Location
- The Upper Drive Hove, East Sussex, BN3 6ND England
- Coordinates: 50°50′13″N 0°09′28″W﻿ / ﻿50.83697°N 0.15784°W

Information
- Type: Voluntary aided school
- Motto: "God is love, and he who lives in love lives in God, and God lives in him" (1 John 4:16)
- Religious affiliation: Roman Catholic
- Established: 1872
- Local authority: Brighton and Hove
- Department for Education URN: 114611 Tables
- Ofsted: Reports
- Principal: Claire Jarman
- Staff: 272 (2020–2021)
- Gender: Coeducational
- Age: 11 to 18
- Enrolment: 2452
- Colours: Year 7-Maroon Year 8-Dark Green Year 9-Pale Blue Year 10-Grey Year 11-Navy Blue Football Team-Green & White Rugby Team-Red & Black
- Website: http://www.cncs.co.uk/

= Cardinal Newman Catholic School, Hove =

Cardinal Newman Catholic School is an 11–18 voluntary aided comprehensive school located in Hove, East Sussex, England. It is a Catholic mixed comprehensive; established to serve the many parishes that lie on the coastal band between Newhaven and Seaford in the east and Shoreham in the west.

== The School's name ==
The school takes its name from John Henry Newman (1801–1890) a prominent Anglican who converted to Roman Catholicism and became a cardinal. He came to Brighton in 1826 as head of the family following his father's death to find a suitable home for his mother and sisters. When Pope Benedict XVI came to Britain in 2010, he proclaimed Newman as blessed, one step short of being a saint. John Henry Newman became England's first saint in over 300 years when he was canonised on Sunday 13 October 2019 in Rome.

==History==
=== 19th c. early history ===
Madeleine Sophie Barat -‘RSCJ’ (1779–1865), founded of the Society of the Sacred Heart in 1800, in the wake of the French Revolution (1789–1799) to provide educational opportunities for girls. Her efficient schools became well known throughout the Christian world. Members use the suffix "RSCJ" which represents Religieuses du Sacré-Cœur de Jésus. It has a presence in 41 countries. The Society came to England in 1842, founding a girl's boarding school at Elm Grove in Roehampton. She was beatified in 1908 and canonised by Pope Pius XI in 1925 – her feast day is 25 May.

In the late 19th century the French Republic Government, brought in crippling taxes on all Orders of Convents and Monasteries, forcing the Society of the Sacred Heart to take their educational establishments world-wide. The nuns were granted permission by the Bishop to set up their convent and school on the south coast of England.

-.-.-

EXERCISE BRIEF: Translate this sentence from the text on Cardinal Newman Catholic School into Spanish: "When Pope Benedict XVI came to Britain in 2010, he proclaimed Newman as blessed, one step short of being a saint."

-.-.-

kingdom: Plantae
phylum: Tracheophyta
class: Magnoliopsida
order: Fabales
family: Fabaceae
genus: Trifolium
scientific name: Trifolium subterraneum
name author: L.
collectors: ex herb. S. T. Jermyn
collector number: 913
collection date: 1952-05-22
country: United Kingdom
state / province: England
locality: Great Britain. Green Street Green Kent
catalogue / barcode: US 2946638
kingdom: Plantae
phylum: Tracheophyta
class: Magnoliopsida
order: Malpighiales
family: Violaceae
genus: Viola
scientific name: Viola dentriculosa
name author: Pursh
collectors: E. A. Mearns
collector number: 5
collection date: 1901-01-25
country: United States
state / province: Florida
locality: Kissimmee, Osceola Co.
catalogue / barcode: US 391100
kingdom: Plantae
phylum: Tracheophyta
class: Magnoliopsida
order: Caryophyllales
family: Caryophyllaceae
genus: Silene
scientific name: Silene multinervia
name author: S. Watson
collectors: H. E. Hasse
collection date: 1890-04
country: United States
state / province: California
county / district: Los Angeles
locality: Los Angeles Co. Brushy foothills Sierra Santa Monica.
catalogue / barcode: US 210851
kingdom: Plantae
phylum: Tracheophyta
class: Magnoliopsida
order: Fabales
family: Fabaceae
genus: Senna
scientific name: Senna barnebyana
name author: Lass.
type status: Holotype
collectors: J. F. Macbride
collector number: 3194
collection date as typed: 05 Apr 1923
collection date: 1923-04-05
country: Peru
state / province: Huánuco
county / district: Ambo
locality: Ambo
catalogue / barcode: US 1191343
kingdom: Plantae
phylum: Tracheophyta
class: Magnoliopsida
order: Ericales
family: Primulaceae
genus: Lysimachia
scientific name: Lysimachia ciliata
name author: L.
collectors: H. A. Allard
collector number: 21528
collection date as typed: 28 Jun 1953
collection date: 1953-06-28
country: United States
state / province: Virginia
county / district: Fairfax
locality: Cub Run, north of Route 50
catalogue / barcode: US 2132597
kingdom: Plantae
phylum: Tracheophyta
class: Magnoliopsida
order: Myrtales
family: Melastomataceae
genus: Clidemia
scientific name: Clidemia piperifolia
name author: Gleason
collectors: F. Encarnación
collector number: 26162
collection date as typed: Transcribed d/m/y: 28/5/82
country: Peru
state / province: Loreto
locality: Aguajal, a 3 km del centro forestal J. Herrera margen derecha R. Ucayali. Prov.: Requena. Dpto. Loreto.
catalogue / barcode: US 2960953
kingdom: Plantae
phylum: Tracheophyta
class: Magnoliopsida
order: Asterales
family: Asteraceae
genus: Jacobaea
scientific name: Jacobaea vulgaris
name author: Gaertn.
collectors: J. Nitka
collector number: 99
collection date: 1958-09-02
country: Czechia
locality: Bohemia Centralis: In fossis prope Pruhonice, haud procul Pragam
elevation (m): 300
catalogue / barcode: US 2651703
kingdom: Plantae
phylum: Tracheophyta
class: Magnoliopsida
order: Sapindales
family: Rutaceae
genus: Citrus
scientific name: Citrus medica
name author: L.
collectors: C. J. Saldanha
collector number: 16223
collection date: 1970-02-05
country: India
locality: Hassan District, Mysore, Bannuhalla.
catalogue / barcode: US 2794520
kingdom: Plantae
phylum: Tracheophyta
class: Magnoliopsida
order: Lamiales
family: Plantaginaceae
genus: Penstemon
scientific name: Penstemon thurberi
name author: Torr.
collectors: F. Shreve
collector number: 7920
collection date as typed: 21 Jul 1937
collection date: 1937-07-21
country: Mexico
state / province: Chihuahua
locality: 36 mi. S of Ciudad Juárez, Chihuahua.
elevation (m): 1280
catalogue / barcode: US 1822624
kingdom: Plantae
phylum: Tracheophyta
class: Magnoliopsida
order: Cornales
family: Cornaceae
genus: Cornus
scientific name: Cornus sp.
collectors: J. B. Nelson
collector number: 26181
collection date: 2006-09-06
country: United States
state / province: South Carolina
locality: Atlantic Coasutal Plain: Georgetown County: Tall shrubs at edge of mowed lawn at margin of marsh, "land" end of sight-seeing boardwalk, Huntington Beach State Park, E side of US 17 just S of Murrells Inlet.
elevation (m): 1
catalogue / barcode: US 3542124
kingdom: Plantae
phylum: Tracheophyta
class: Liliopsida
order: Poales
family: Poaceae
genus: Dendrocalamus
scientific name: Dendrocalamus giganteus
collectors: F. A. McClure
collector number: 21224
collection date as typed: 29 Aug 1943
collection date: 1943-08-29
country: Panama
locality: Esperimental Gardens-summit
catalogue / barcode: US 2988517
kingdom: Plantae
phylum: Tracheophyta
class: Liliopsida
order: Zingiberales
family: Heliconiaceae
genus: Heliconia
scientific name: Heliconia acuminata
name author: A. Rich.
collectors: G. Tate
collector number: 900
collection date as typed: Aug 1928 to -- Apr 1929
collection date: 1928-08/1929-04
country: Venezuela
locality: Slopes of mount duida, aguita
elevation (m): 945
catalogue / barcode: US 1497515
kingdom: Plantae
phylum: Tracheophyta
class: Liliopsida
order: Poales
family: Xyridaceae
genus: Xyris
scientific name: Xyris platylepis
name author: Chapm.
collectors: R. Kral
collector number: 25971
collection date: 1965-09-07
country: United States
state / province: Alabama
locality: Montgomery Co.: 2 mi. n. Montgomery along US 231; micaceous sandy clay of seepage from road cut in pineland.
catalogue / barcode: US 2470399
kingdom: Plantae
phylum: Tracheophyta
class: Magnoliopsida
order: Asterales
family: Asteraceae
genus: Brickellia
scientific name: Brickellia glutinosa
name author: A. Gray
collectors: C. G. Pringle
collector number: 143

-.-.-

EXERCISE RESULT: Cuando el papa Benedicto XVI vino a Gran Bretaña en 2010, proclamó beato a Newman, a un paso de ser santo.